Sinceramente não pretendo realizar alguma discussão sobre o "internetês" e suas armadilhas. Minha preocupação é que há um visível empobrecimento léxico da atual geração. Às vezes a impressão que se tem é que se lê muito, mas a questão que deve ser feita, de fato é: "lê-se o que e com que qualidade?"

A internet popularizou o texto, transformou a todos em escritores, afinal todos podemos ter e manter, gratuitamente, um blog como este em que publico. Mas se há o mérito da popularização das ideias, há o demérito da banalização destas. Todos têm opinião. No entanto, raros são aqueles que bem a fundamentam, com o relato de sua vivência ou com o uso de um arcabouço teórico adequado.
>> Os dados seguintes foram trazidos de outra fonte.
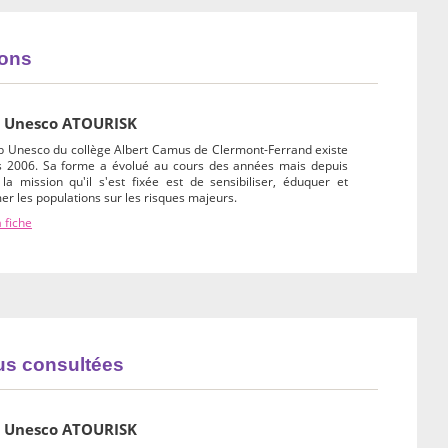
ions
 Unesco ATOURISK
ub Unesco du collège Albert Camus de Clermont-Ferrand existe
s 2006. Sa forme a évolué au cours des années mais depuis
la mission qu'il s'est fixée est de sensibiliser, éduquer et
er les populations sur les risques majeurs.
a fiche
lus consultées
 Unesco ATOURISK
Como educador de Ensino Médio, preocupa-me de modo bastante urgente sobre o tipo de leitura que têm os estudantes. Vivemos a era da "eterna introdução", a era Wikipedia, em que o estudante vai ao dito site para ler um artigo e, ainda na introdução, uma palavra é link para outro assunto, link que é, sem demora, aberto sem que antes tenha o leitor concluído sequer o começo do texto em que estava originalmente. Não mais se compreende o que significa a base "Introdução - Desenvolvimento - Conclusão".

Pode não parecer algo sério a priori, porém o é. Já é quase comum que, em meio a uma discussão, alguns interlocutores não mostrem capacidade de organizar seus argumentos. O tal do brainstorm tem sido, essencialmente, storm, com todos os raios e trovões a que têm direito sem, contudo, qualquer sombra da esperada bonança. Como podemos, afinal, esperar coerência e boa argumentação se tudo o que temos é apenas a introdução de uma ideia, e não ela em seu pleno desenvolvimento?

Se antes tínhamos hipótese, tese, antítese e síntese, hoje estamos cada vez mais cercados da primeira e cada vez menos brindados com a última. Não se vê estudantes gerando conhecimento como poderiam, mas antes vemos nossos alunos consultando o Google - verdadeiro oráculo da contemporaneidade - buscando ali respostas prontas ao invés de argumentos que lhes permitam formar suas próprias conclusões. Temos copiado mais do que criado, e isso é temerário. O risco não é sequer de voltar, mas de simplesmente não avançar como poderíamos.

Ouso dizer que nunca na história da humanidade tivemos acesso a uma gama tão grande de conhecimento e informação. Nunca foi tão simples acessar o patrimônio cultural da humanidade e, no entanto, nesse revolto oceano de informações falta-nos a navegabilidade. Falta-nos o norte. Sentimo-nos como se estivéssemos embarcados no Santa Maria sem, contudo, a bússola ou o astrolábio, ou ainda com eles, porém sem saber como usá-los.

Minha esperança? A de que sejamos capazes de encontrar esse norte o quanto antes; de que saibamos sair da introdução e desenvolver nosso pensamento de modo crítico, reflexivo; mas não para que sejamos capazes de concluir porém, curiosamente, de iniciar algo inteligentemente. Nossa espécie tem como nome Homo sapiens sapiens, e já passamos do tempo de fazer justiça a essa dupla citação ao termo latino para sabedoria.